Escher il progetto scalabile per la stampa 3D


La tecnologia rivoluzionaria della stampa 3D offre una serie innegabile di vantaggi che hanno ampliato notevolmente le possibilità di tutti i progettisti e maker digitali. Purtroppo però esistono ancora tanti problemi legati all’uso delle stampanti 3D, uno tra tutti è la velocità che questa tecnologia è in grado di offrire nella normale produzione. Al crescere delle dimensioni dell’oggetto da realizzare la velocità aumenta a dismisura e non è raro avere stime di tempo necessarie che richiedono anche decine di ore.

Il pioniere dei software 3D Autodesk ha messo al lavoro i propri ingegneri per sviluppare Escher, un progetto assolutamente innovativo che ha l’obiettivo di combinare l’uso di più testine per ridurre i tempi di produzione ed e realizzare oggetti di dimensioni sempre più grandi.

Ovviamente Autodesk non è nuova allo sviluppo di soluzioni per la stampa 3D e l’ha dimostrato con il progetto open source Ember 3D printer con il quale ha contribuito a spingere sempre più avanti questa fantastica tecnologia.

Il progetto Escher però è su un livello completamente nuovo! Il Escher permette infatti di pilotare una serie di stampanti facendole lavorare all’unisono per la realizzazione di un progetto comune.
Come il responsabile del progetto Cory Bloome ha dichiarato, Autodesk non ha intenzione di lanciare sul mercato una nuova stampante, Il progetto Escher è infatti un software, una tecnologia di controllo che permetterà di lavorare con la nuova generazione di stampanti 3D.

Come sostiene Bloome, hanno accettato la sfida di superare i limiti di velocità per la produzione di oggetti di grandi dimensioni.
Ad oggi la stampa 3D obbliga a compromessi in fatto di velocità e livello qualitativo dei dettagli che si possono ottenere, soprattutto quando i pezzi da stampare sono di dimensioni notevoli. E’ possibile stampare a velocità elevata rinunciando alla maggior parte dei dettagli oppure è possibile optare per una stampa definita e dettagliata ma che si può ottenere solo con un investimento in termini di tempo veramente notevole.

La maggior parte dei produttori di stampanti sta affrontando questo problema unicamente dal lato hardware cercando di incrementare le velocità con cui la testina può operare. Autodesk, con project Escher, propone invece la sua soluzione dal lato software permettendo di pilotare una linea di produzione con un numero virtualmente infinito di testine di stampa che lavorando all’unisono permettono di operare su oggetti di grandi dimensioni frazionando i compiti e di conseguenza il tempo necessario. La strategia alla base di Escher permette di dividere il progetto da realizzare in porzioni e di assegnarle ad ognuna delle testine di stampa eliminando così il problema dei

In questo caso il detto “l’unione fa la forza” può essere modificato in “L’unione da velocità”.
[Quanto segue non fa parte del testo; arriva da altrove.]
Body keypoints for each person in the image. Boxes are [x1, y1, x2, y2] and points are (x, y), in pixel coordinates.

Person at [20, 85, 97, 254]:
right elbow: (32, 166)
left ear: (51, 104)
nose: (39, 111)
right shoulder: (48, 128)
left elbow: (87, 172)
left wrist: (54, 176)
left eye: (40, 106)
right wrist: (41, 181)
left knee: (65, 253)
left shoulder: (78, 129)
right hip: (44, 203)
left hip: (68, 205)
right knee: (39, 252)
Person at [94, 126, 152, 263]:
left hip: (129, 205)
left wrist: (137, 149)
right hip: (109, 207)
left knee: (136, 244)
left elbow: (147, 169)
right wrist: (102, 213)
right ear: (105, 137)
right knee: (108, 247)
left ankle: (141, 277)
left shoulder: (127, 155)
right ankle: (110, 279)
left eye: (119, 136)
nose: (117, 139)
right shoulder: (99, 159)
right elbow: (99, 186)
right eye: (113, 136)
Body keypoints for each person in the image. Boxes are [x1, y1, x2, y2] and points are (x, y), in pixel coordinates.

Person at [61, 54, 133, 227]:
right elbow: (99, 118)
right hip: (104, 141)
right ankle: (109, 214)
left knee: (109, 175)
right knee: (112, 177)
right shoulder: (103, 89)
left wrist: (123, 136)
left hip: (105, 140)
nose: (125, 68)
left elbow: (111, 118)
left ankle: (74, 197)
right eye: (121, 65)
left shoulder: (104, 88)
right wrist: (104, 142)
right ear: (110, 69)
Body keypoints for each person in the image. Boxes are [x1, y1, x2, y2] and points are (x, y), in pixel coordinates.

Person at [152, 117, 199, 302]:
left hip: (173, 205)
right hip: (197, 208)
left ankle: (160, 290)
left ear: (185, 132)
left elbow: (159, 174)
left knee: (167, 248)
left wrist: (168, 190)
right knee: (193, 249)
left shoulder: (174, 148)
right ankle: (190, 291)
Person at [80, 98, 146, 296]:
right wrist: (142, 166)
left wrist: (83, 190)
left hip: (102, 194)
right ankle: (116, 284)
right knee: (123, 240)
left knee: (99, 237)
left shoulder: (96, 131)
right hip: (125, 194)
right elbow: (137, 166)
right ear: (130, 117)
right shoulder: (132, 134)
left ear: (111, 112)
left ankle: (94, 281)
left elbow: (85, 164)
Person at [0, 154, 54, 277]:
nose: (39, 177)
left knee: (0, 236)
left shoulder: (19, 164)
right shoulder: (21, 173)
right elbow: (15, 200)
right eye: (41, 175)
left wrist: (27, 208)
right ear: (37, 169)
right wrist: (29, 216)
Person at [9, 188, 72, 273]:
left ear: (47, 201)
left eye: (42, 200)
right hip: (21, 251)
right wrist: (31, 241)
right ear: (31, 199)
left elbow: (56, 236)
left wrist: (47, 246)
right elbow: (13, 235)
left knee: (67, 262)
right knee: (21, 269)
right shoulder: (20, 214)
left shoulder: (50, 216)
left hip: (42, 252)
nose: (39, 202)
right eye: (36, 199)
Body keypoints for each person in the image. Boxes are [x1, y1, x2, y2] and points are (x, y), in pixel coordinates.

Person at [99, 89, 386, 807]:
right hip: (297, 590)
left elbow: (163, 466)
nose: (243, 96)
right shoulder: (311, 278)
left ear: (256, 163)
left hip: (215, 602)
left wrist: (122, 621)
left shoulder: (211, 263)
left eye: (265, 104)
Questa tecnologia permette di ottenere forti vantaggi in termini di frazionamento dei tempi di produzione e quindi della velocità generale di produzione.
E’ chiaro che il tempo macchina che si può risparmiare è strettamente vincolato alle geometrie del pezzo finito che si deve prestare ad una lavorazione contemporanea di un numero elevato di testine.

Il progetto Escher, sostiene Bloome, è altamente scalabile e versatile, permette infatti di utilizzare un numero virtualmente illimitato di testine anche di tipologia differente. Le macchine che si combinano possono essere di grandi o piccole dimensioni ma anche differenti tra di loro come diametri o tecnologia ad esempio frese o laser per il taglio o incisione.

In poche parole Escher è un sistema fortemente personalizzabile in funzione delle effettive esigenze di produzione dell’utente finale che ha bisogno di velocità per la realizzazione di oggetti con grandi dimensioni; è probabile che anche i produttori di stampanti saranno interessati ad adattare le proprie macchine per essere incluse in sistemi evoluti e complessi gestiti da Escher.

Secondo le previsioni ottimistiche di Autodesk il sistema Escher può uscire sul mercato nel 2017 o 2018.